STUDY QUESTIONS:
a - In the AlphaFold forum thread, what is the most common error UVA users run into?
b - Repeat, word for word, the part of the AlphaFold forum thread that opens with the words containing "Basically, we only" and closes with "the proper release.".
c - Go on with the AlphaFold forum thread from the point where it stops.

SELECTED EXTRACT:

***

If you're concerned about alphafold's version (1), they have a v2.0.0 tag in place. However there have been a lot of changes since then so I guess most people will want to be using master.

if there is a tag, then downloading the archive of the tag (git produces an archive for every tag) would make more sense. Many HPC centers will store the archived sources locally anyway. Locally-produced archives don't have stable checksums (because it depends on the creation time of the files in the archive), whereas archives produced by Github do have stable checksums.

Basically, we only ever do a git clone in cases when the releases on github aren't actually proper releases, usually because the project took the ill-advised route of using git submodules to vendor its dependencies, and a recursive clone is necessary to get the proper release.

Our setup procedure here at UVA - from Dockerfile to Singularity to Slurm - is fully documented in the link that @clairemcwhite provided. (Thank you for citing us!) Our users have been able to run jobs on our GPU nodes successfully. The most common error encountered here is insufficient CPU memory, in which case increasing the memory request via the --mem sbatch directive usually works.

sittr commented

Hello,
we're using a similar procedure as outlined above to run AlphaFold on an HPC cluster through Singularity.

***

INFORMATION SUPPLIED:
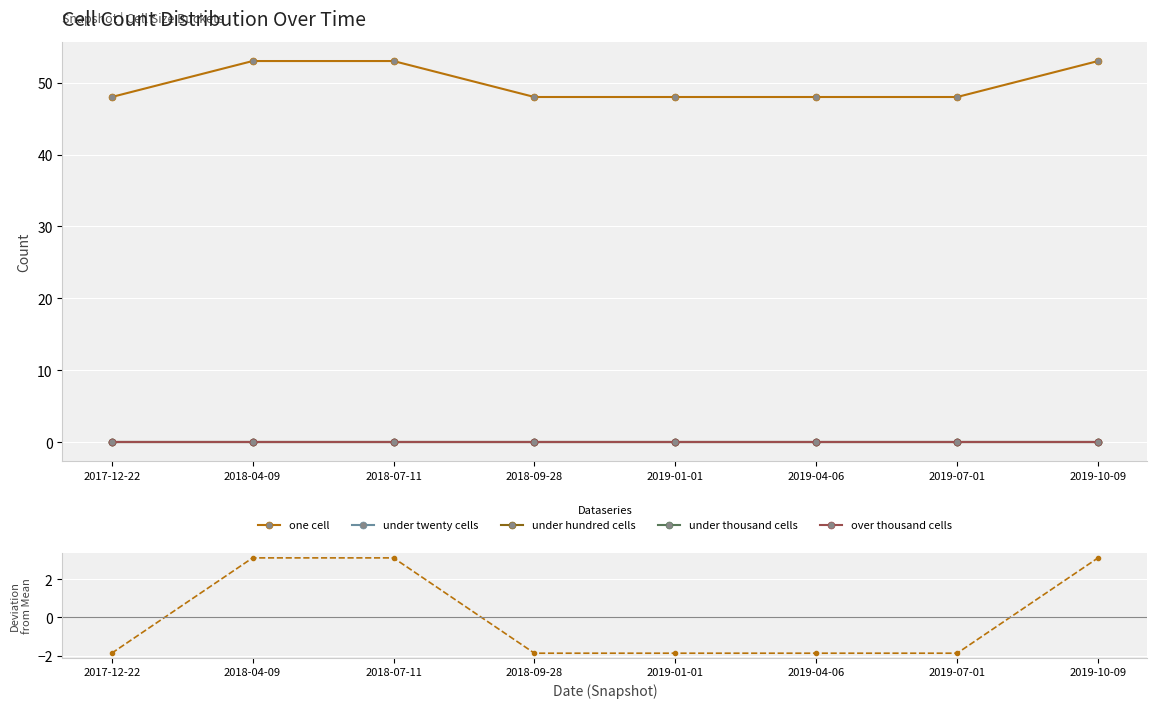

The value of one cell at 2017-12-22 is 27.2. True or false?

False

***

TASK-BY-TASK ANSWERS:
a - Insufficient CPU memory.

b -
Basically, we only ever do a git clone in cases when the releases on github aren't actually proper releases, usually because the project took the ill-advised route of using git submodules to vendor its dependencies, and a recursive clone is necessary to get the proper release.

c -
One addition I'd suggest, especially if the cluster is running in non-exclusive mode (i.e. multiple jobs running concurrently on a single compute node), is adding
OPENMM_CPU_THREADS=8
to Singularity's --env (see openmm/openmm#242 ).
We chose setting the amount of threads to 8 since the jackhmmer step is also set to --cpu=8 inside the container, so reserving a minimum of 8 cores is necessary anyway.

The reason is that amber_minimize.py will try to start as many threads as the the total amount of CPU cores detected on the node if this parameter is not set, which can lead to CPU oversubscription issues (our compute nodes have 64 cores, so without setting OPENMM_CPU_THREADS=8 we have 64 threads competing for 8 CPU cores).

Unfortunately we don't have the capacity to maintain and support Singularity. We added a link in the README to this issue and issue #24 that have links to third party repositories with Singularity definition files. I am going to close this issue as it is directly accessible from the README.